I will be providing you with further information in a series of blogs looking at a selection of ways you can manage stress and anxiety with breathing, grounding, relaxation and guided visualization techniques for you if you are experiencing anxiety and explain why you might be feeling worse when you make attempts to relax that seem to work for everyone else.

Look at what you are eating and drinking

Are you drinking alot of coffee or caffinated energy drinks? high consumption of caffine can create similar symptoms that are linked linked to anxiety such as dizziness, heart palpitations, and stomach upset. Coffee can benefit your health in moderation, improving mental alertness and may slow down mental decline, so try reducing your intake to one or two cups early in the day. Green tea is a healthier alternative much lower in caffeine and with added benefits.

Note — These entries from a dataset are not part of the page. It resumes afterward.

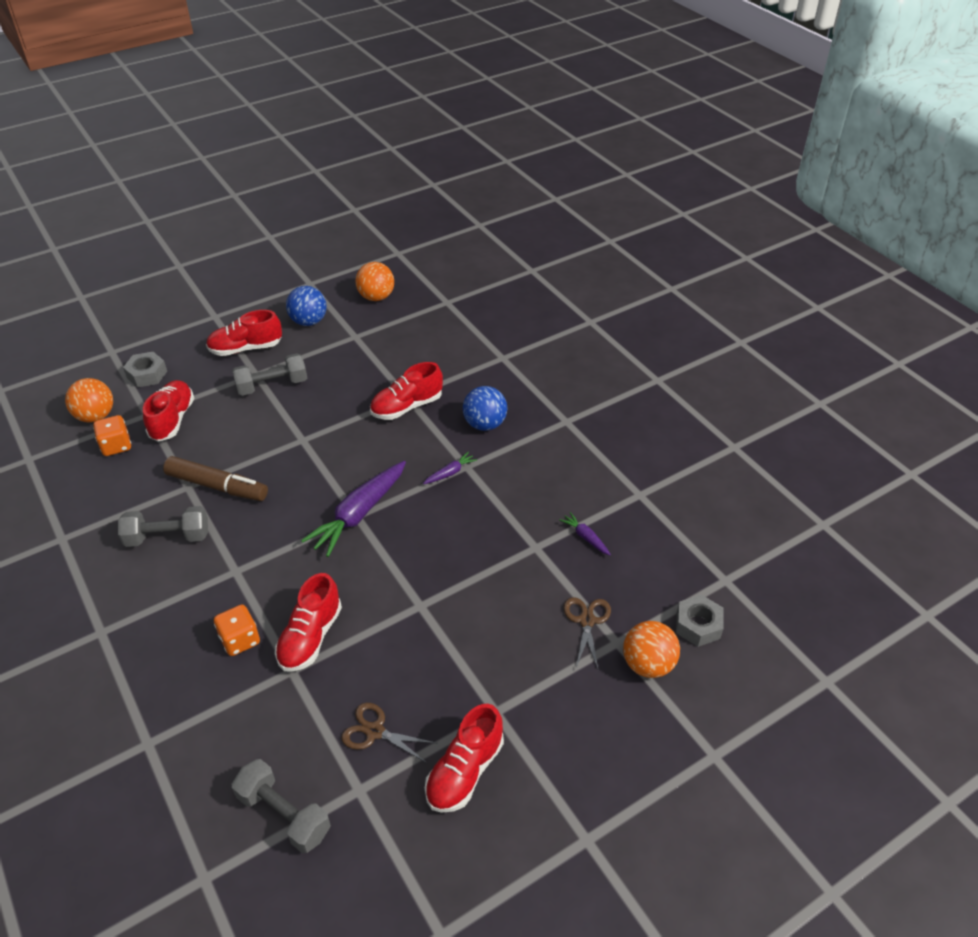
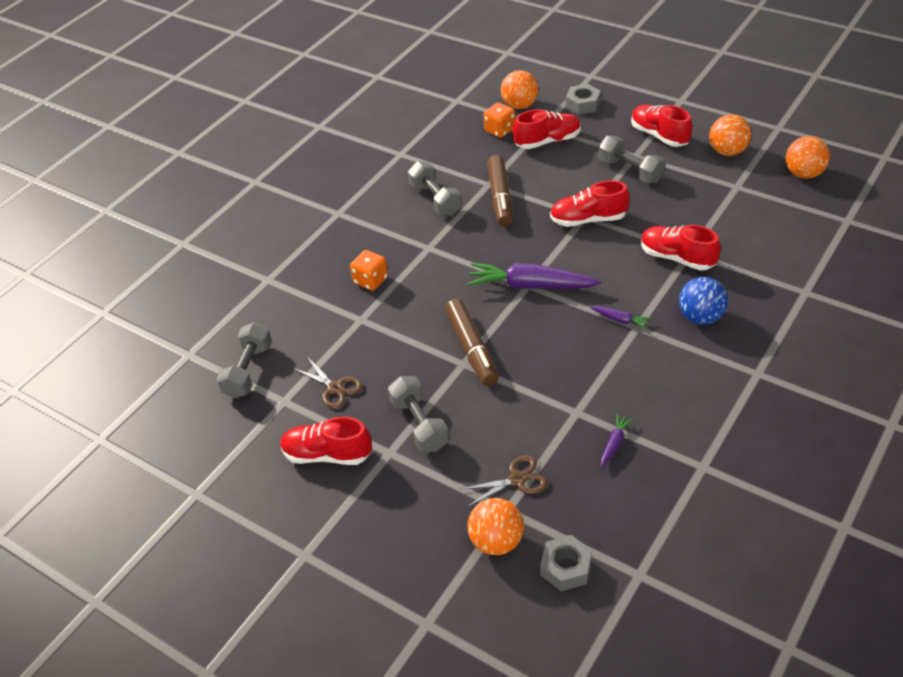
camera: 70 degrees right, 0 degrees up
(309, 321) = (727, 151): blue ball -> orange ball
(310, 637) = (395, 315): red shoe -> red shoe (588, 219)
(375, 731) = (335, 388): brown scissors -> brown scissors turned 135 degrees clockwise
(406, 591) = (472, 349): none -> brown marker
(475, 672) = (419, 424): none -> grey dumbbell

Most of us turn to sugar when we’re stressed and this may be because it temporarily suppresses the release of cortisol. Unfortunatly this quick fix can make us more susceptible to depression. A healthier option if youre craving something sweet would be some dried fruit with a small amount of raw nuts, such as combining raisins and pistachios.  

Even if you are eating relativily healthily it is a good idea to supplement your diet with with magnesium if you suffer with anxiety as it has been shown to improve sleep, lower symtoms of stress and the digestive discomfort that is sometimes linked (Sartori et al.)

Another recommendation is to introduce probiotics into your daily diet by eating fermented foods and yogurt. You can also take probiotics as a supplement. Again it has also been shown to reduce anxiety and depression.

These are a few ways you can take action to support yourself. Explore what works for you to manage your anxiety.